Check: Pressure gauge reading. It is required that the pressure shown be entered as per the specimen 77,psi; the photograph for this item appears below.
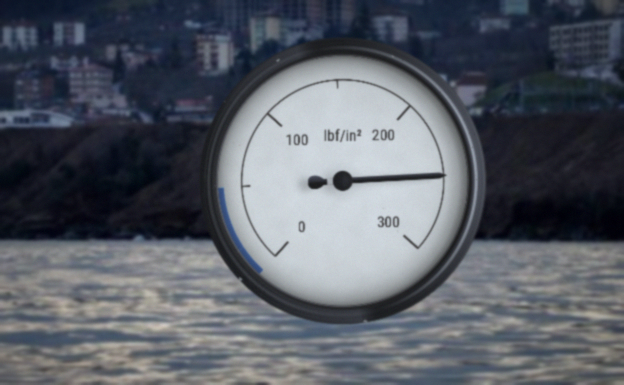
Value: 250,psi
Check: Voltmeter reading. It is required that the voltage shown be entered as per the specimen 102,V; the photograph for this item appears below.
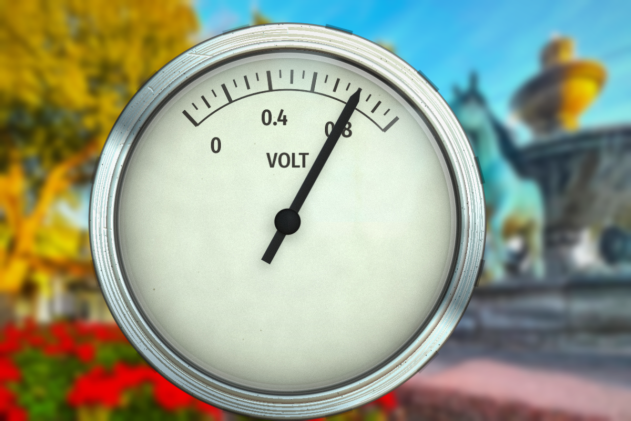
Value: 0.8,V
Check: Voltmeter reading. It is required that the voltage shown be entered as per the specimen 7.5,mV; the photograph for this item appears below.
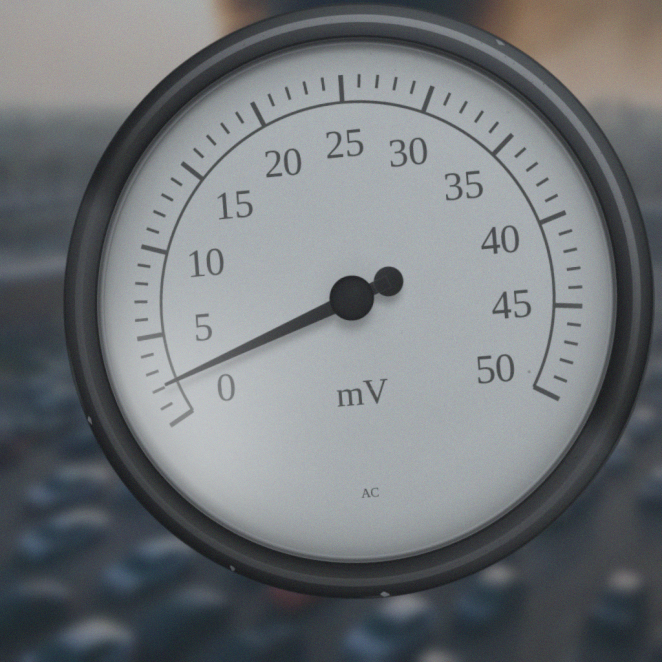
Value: 2,mV
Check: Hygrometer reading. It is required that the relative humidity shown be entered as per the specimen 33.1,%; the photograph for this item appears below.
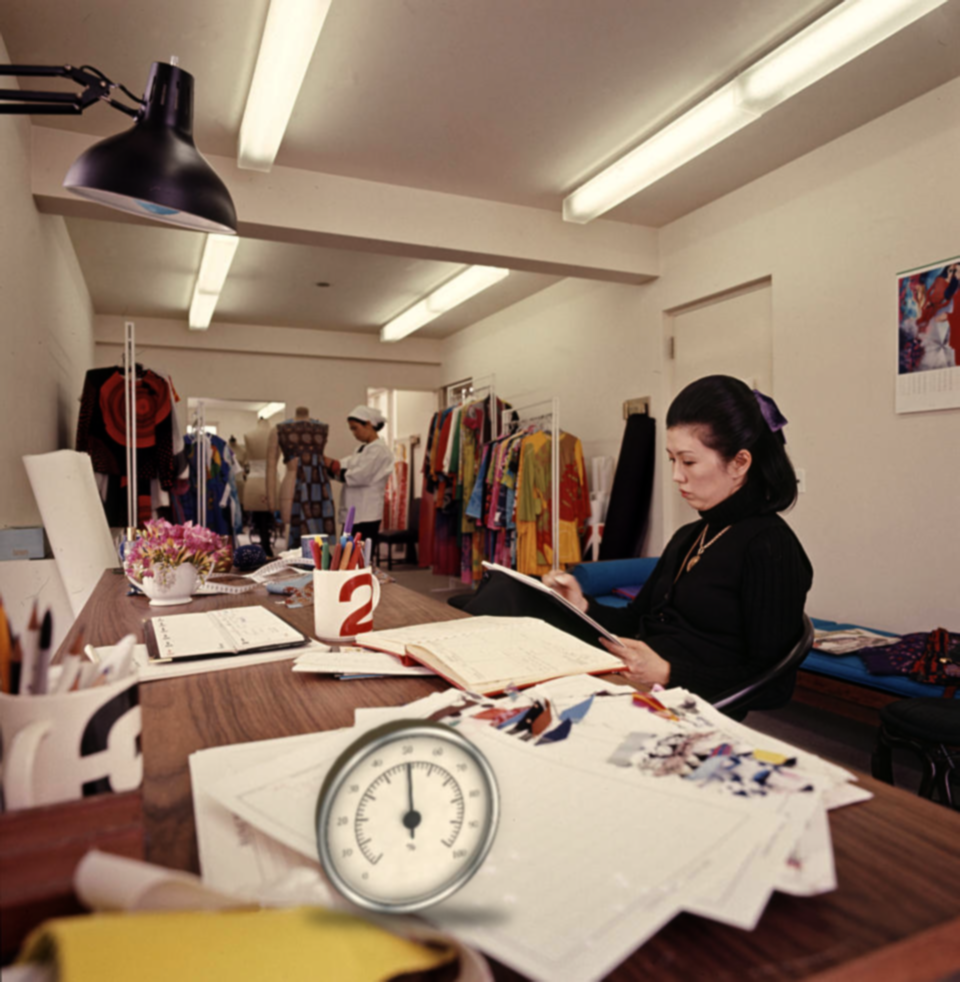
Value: 50,%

_DIRECTIVE:_
Rewrite the text lines of the items above, substituting "sample" for every occurrence of "specimen" and changing nothing else. Leave the pictures out.

_COMPLETED TASK:_
Check: Pressure gauge reading. It is required that the pressure shown be entered as per the sample 77,psi; the photograph for this item appears below.
Value: 250,psi
Check: Voltmeter reading. It is required that the voltage shown be entered as per the sample 102,V; the photograph for this item appears below.
Value: 0.8,V
Check: Voltmeter reading. It is required that the voltage shown be entered as per the sample 7.5,mV; the photograph for this item appears below.
Value: 2,mV
Check: Hygrometer reading. It is required that the relative humidity shown be entered as per the sample 33.1,%; the photograph for this item appears below.
Value: 50,%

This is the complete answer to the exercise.